What is expected - From the records below, output exactly the lines running from the line containing "Reporting Period: 2019/04/11-2019/05/10" through the line containing "JPY | 5.44 % |", and no others.

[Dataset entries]
==*==

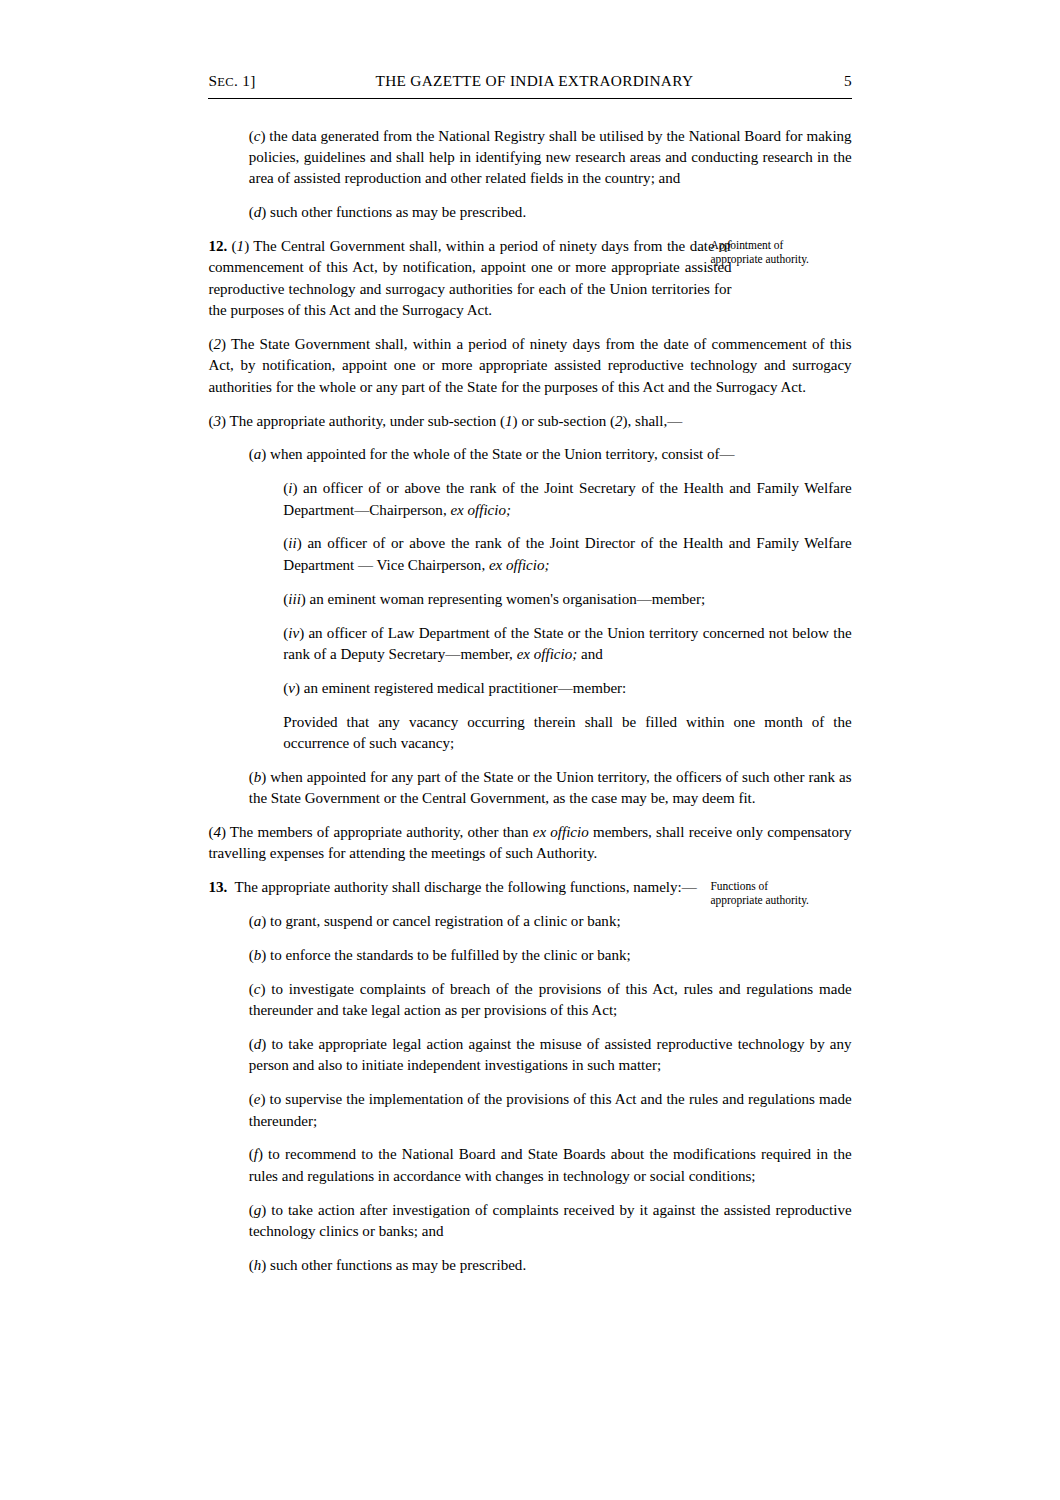SEC. 1]
THE GAZETTE OF INDIA EXTRAORDINARY
5
(c) the data generated from the National Registry shall be utilised by the National Board for making policies, guidelines and shall help in identifying new research areas and conducting research in the area of assisted reproduction and other related fields in the country; and
(d) such other functions as may be prescribed.
Appointment of appropriate authority.
12. (1) The Central Government shall, within a period of ninety days from the date of commencement of this Act, by notification, appoint one or more appropriate assisted reproductive technology and surrogacy authorities for each of the Union territories for the purposes of this Act and the Surrogacy Act.
(2) The State Government shall, within a period of ninety days from the date of commencement of this Act, by notification, appoint one or more appropriate assisted reproductive technology and surrogacy authorities for the whole or any part of the State for the purposes of this Act and the Surrogacy Act.
(3) The appropriate authority, under sub-section (1) or sub-section (2), shall,—
(a) when appointed for the whole of the State or the Union territory, consist of—
(i) an officer of or above the rank of the Joint Secretary of the Health and Family Welfare Department—Chairperson, ex officio;
(ii) an officer of or above the rank of the Joint Director of the Health and Family Welfare Department — Vice Chairperson, ex officio;
(iii) an eminent woman representing women's organisation—member;
(iv) an officer of Law Department of the State or the Union territory concerned not below the rank of a Deputy Secretary—member, ex officio; and
(v) an eminent registered medical practitioner—member:
Provided that any vacancy occurring therein shall be filled within one month of the occurrence of such vacancy;
(b) when appointed for any part of the State or the Union territory, the officers of such other rank as the State Government or the Central Government, as the case may be, may deem fit.
(4) The members of appropriate authority, other than ex officio members, shall receive only compensatory travelling expenses for attending the meetings of such Authority.
Functions of appropriate authority.
13. The appropriate authority shall discharge the following functions, namely:—
(a) to grant, suspend or cancel registration of a clinic or bank;
(b) to enforce the standards to be fulfilled by the clinic or bank;
(c) to investigate complaints of breach of the provisions of this Act, rules and regulations made thereunder and take legal action as per provisions of this Act;
(d) to take appropriate legal action against the misuse of assisted reproductive technology by any person and also to initiate independent investigations in such matter;
(e) to supervise the implementation of the provisions of this Act and the rules and regulations made thereunder;
(f) to recommend to the National Board and State Boards about the modifications required in the rules and regulations in accordance with changes in technology or social conditions;
(g) to take action after investigation of complaints received by it against the assisted reproductive technology clinics or banks; and
(h) such other functions as may be prescribed.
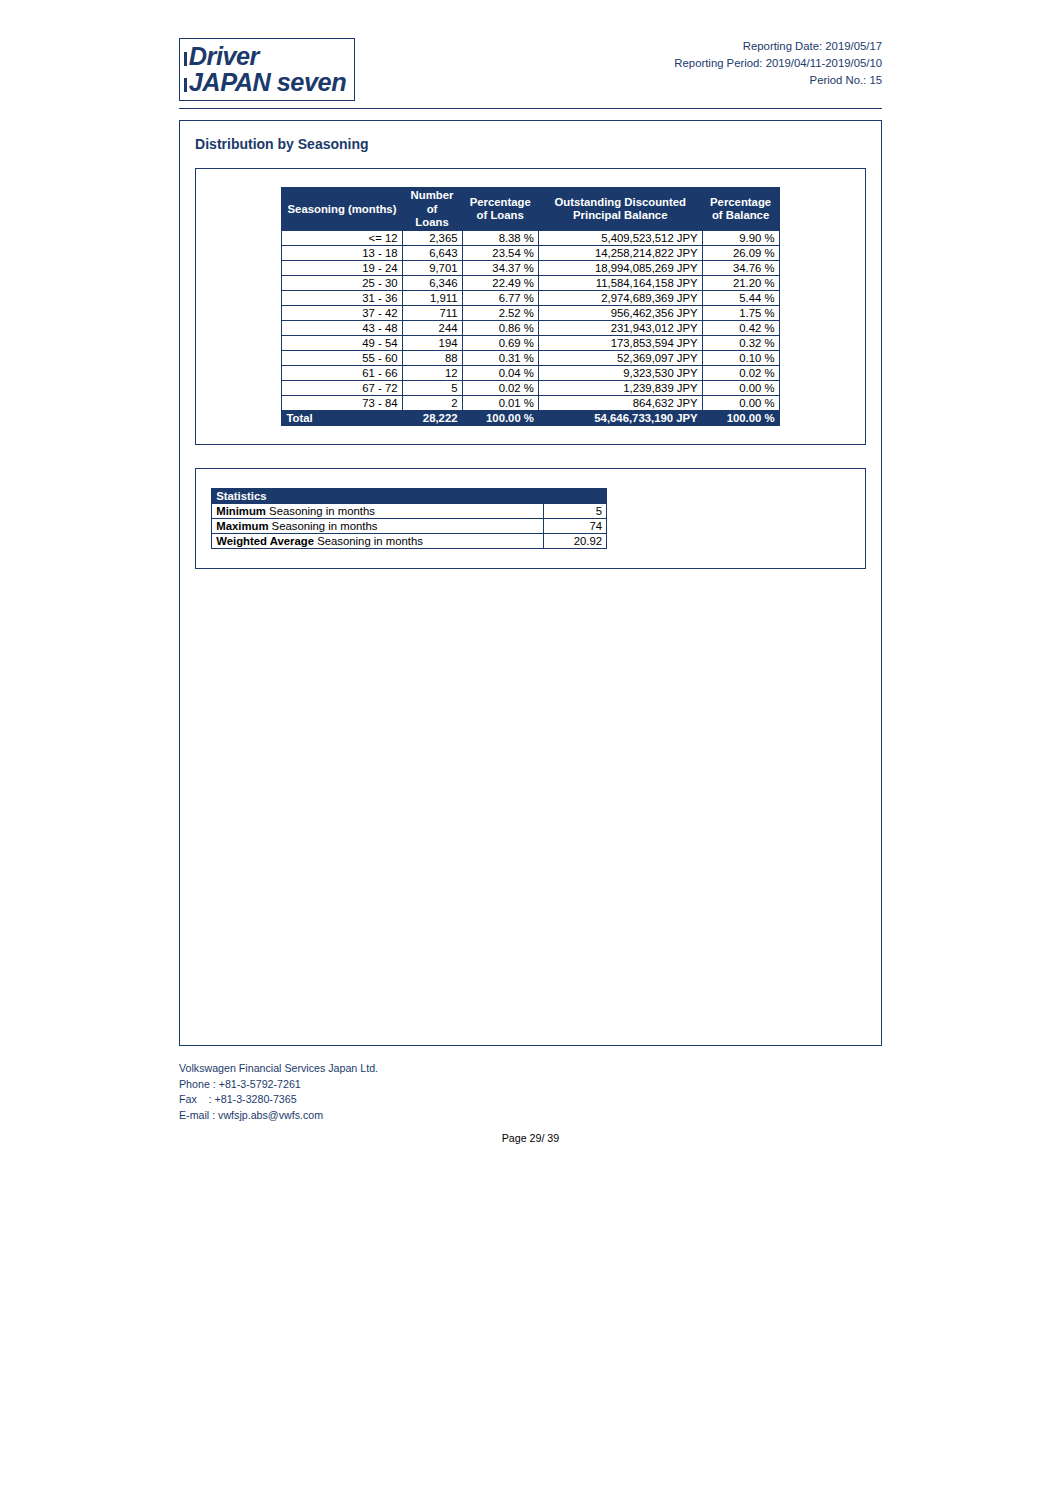Driver
JAPAN seven
Reporting Date: 2019/05/17
Reporting Period: 2019/04/11-2019/05/10
Period No.: 15
Distribution by Seasoning
| Seasoning (months) | Number of Loans | Percentage of Loans | Outstanding Discounted Principal Balance | Percentage of Balance |
| --- | --- | --- | --- | --- |
| <= 12 | 2,365 | 8.38 % | 5,409,523,512 JPY | 9.90 % |
| 13 - 18 | 6,643 | 23.54 % | 14,258,214,822 JPY | 26.09 % |
| 19 - 24 | 9,701 | 34.37 % | 18,994,085,269 JPY | 34.76 % |
| 25 - 30 | 6,346 | 22.49 % | 11,584,164,158 JPY | 21.20 % |
| 31 - 36 | 1,911 | 6.77 % | 2,974,689,369 JPY | 5.44 % |
| 37 - 42 | 711 | 2.52 % | 956,462,356 JPY | 1.75 % |
| 43 - 48 | 244 | 0.86 % | 231,943,012 JPY | 0.42 % |
| 49 - 54 | 194 | 0.69 % | 173,853,594 JPY | 0.32 % |
| 55 - 60 | 88 | 0.31 % | 52,369,097 JPY | 0.10 % |
| 61 - 66 | 12 | 0.04 % | 9,323,530 JPY | 0.02 % |
| 67 - 72 | 5 | 0.02 % | 1,239,839 JPY | 0.00 % |
| 73 - 84 | 2 | 0.01 % | 864,632 JPY | 0.00 % |
| Total | 28,222 | 100.00 % | 54,646,733,190 JPY | 100.00 % |
| Statistics |
| --- |
| Minimum Seasoning in months | 5 |
| Maximum Seasoning in months | 74 |
| Weighted Average Seasoning in months | 20.92 |
Volkswagen Financial Services Japan Ltd.
Phone : +81-3-5792-7261
Fax : +81-3-3280-7365
E-mail : vwfsjp.abs@vwfs.com
Page 29/ 39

==*==

Answer box -
Reporting Period: 2019/04/11-2019/05/10
Period No.: 15
Distribution by Seasoning
| Seasoning (months) | Number of Loans | Percentage of Loans | Outstanding Discounted Principal Balance | Percentage of Balance |
| --- | --- | --- | --- | --- |
| <= 12 | 2,365 | 8.38 % | 5,409,523,512 JPY | 9.90 % |
| 13 - 18 | 6,643 | 23.54 % | 14,258,214,822 JPY | 26.09 % |
| 19 - 24 | 9,701 | 34.37 % | 18,994,085,269 JPY | 34.76 % |
| 25 - 30 | 6,346 | 22.49 % | 11,584,164,158 JPY | 21.20 % |
| 31 - 36 | 1,911 | 6.77 % | 2,974,689,369 JPY | 5.44 % |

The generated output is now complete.